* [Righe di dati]
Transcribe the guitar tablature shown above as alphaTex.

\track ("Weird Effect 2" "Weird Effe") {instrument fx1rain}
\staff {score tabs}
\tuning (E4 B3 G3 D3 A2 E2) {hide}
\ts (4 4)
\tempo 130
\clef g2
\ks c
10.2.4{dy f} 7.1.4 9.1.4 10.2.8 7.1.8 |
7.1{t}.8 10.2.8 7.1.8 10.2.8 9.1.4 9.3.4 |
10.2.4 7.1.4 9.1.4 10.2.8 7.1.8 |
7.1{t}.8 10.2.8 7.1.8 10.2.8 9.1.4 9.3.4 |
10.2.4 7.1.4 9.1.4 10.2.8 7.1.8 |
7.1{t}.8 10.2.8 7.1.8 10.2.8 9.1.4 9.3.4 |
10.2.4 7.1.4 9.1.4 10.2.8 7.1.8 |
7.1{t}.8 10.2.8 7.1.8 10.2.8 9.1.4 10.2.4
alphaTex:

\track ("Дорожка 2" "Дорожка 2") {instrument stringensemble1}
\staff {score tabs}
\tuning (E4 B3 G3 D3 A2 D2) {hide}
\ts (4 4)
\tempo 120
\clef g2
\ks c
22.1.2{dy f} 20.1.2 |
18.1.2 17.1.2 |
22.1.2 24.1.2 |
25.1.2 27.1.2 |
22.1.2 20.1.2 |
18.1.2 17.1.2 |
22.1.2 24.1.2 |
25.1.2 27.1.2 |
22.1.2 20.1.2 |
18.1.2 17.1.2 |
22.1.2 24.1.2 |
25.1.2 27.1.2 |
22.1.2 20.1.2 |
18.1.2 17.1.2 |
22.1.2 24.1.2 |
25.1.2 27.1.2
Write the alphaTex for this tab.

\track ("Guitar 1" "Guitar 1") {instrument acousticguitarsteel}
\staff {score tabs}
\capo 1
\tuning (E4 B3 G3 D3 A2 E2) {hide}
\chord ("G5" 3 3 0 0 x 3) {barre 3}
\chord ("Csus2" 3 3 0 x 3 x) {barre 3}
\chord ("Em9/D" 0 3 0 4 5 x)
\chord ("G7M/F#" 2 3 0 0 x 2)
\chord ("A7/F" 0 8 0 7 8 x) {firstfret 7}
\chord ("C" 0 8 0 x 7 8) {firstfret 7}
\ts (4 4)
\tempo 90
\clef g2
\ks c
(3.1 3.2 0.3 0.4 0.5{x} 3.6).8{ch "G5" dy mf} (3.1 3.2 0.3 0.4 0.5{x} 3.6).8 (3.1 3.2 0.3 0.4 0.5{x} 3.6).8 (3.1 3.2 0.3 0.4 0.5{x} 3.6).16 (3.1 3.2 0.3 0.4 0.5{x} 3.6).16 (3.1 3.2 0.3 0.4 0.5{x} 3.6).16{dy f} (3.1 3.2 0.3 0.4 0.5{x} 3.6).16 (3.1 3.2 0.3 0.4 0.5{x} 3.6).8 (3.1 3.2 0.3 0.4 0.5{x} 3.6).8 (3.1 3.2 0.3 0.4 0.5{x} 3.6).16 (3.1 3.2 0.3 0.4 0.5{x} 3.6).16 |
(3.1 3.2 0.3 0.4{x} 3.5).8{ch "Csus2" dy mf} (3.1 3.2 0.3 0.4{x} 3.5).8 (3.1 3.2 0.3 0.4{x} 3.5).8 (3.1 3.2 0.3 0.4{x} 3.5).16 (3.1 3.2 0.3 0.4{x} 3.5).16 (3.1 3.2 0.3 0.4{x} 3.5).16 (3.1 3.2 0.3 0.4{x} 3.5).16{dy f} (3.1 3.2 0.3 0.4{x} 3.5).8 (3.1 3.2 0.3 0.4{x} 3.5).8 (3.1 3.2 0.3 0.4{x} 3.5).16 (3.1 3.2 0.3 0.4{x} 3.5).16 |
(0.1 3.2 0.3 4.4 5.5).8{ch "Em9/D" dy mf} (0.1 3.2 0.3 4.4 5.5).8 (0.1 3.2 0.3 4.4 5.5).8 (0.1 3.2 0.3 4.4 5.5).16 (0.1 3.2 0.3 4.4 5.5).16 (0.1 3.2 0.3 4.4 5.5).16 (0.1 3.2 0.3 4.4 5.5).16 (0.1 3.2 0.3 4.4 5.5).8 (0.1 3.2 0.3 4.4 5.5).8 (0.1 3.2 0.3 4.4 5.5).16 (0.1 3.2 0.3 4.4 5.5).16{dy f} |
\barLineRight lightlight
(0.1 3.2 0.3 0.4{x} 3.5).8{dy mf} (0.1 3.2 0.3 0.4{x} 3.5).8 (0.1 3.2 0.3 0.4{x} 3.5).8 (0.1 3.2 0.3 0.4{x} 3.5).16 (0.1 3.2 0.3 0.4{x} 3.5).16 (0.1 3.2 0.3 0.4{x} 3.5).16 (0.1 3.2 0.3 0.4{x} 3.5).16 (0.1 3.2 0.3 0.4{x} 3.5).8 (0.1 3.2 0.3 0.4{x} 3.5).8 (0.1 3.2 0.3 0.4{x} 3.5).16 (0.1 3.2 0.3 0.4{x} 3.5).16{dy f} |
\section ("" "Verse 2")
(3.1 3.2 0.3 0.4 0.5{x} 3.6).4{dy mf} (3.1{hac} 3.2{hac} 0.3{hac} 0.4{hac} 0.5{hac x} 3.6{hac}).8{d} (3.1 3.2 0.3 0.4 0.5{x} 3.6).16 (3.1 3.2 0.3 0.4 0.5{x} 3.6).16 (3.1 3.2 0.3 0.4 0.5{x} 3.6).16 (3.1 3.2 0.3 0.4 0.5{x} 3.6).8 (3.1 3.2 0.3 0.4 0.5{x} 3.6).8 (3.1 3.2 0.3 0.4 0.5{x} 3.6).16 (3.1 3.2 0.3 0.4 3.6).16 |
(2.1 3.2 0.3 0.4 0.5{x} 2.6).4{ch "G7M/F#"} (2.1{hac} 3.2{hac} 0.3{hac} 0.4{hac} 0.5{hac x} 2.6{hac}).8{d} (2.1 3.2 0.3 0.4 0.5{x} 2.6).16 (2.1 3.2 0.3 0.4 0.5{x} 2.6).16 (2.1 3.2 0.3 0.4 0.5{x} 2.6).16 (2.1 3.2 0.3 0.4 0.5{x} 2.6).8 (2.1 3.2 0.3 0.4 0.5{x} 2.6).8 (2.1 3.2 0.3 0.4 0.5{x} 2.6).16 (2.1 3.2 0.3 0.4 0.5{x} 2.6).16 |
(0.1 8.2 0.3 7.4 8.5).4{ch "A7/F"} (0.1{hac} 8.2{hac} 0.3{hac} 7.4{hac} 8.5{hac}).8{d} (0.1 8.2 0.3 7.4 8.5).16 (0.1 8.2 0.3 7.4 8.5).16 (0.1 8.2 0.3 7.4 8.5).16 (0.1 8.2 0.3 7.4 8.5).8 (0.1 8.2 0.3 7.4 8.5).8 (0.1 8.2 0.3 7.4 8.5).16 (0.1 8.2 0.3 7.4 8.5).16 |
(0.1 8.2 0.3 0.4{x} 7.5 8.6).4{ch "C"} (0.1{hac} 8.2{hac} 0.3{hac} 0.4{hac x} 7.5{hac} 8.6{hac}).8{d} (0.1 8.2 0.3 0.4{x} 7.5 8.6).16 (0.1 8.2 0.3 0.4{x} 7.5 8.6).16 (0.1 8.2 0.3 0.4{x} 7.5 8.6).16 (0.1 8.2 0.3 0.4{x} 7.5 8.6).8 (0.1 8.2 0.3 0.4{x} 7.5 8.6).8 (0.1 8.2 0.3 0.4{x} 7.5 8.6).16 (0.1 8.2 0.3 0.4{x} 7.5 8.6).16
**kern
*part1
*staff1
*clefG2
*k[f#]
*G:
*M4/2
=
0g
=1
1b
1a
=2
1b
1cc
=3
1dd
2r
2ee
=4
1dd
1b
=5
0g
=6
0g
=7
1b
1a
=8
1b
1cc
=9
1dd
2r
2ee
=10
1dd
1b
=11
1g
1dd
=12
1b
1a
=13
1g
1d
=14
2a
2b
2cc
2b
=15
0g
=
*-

* [PROBLEMA DA RISOLVERE] Per favore, riscrivi senza alcuna modifica le righe riportate sopra, dalla prima fino alla riga che contiene "Write the alphaTex for this tab.", inclusa.

* [SOLUZIONE DEL PROBLEMA]
Transcribe the guitar tablature shown above as alphaTex.

\track ("Weird Effect 2" "Weird Effe") {instrument fx1rain}
\staff {score tabs}
\tuning (E4 B3 G3 D3 A2 E2) {hide}
\ts (4 4)
\tempo 130
\clef g2
\ks c
10.2.4{dy f} 7.1.4 9.1.4 10.2.8 7.1.8 |
7.1{t}.8 10.2.8 7.1.8 10.2.8 9.1.4 9.3.4 |
10.2.4 7.1.4 9.1.4 10.2.8 7.1.8 |
7.1{t}.8 10.2.8 7.1.8 10.2.8 9.1.4 9.3.4 |
10.2.4 7.1.4 9.1.4 10.2.8 7.1.8 |
7.1{t}.8 10.2.8 7.1.8 10.2.8 9.1.4 9.3.4 |
10.2.4 7.1.4 9.1.4 10.2.8 7.1.8 |
7.1{t}.8 10.2.8 7.1.8 10.2.8 9.1.4 10.2.4
alphaTex:

\track ("Дорожка 2" "Дорожка 2") {instrument stringensemble1}
\staff {score tabs}
\tuning (E4 B3 G3 D3 A2 D2) {hide}
\ts (4 4)
\tempo 120
\clef g2
\ks c
22.1.2{dy f} 20.1.2 |
18.1.2 17.1.2 |
22.1.2 24.1.2 |
25.1.2 27.1.2 |
22.1.2 20.1.2 |
18.1.2 17.1.2 |
22.1.2 24.1.2 |
25.1.2 27.1.2 |
22.1.2 20.1.2 |
18.1.2 17.1.2 |
22.1.2 24.1.2 |
25.1.2 27.1.2 |
22.1.2 20.1.2 |
18.1.2 17.1.2 |
22.1.2 24.1.2 |
25.1.2 27.1.2
Write the alphaTex for this tab.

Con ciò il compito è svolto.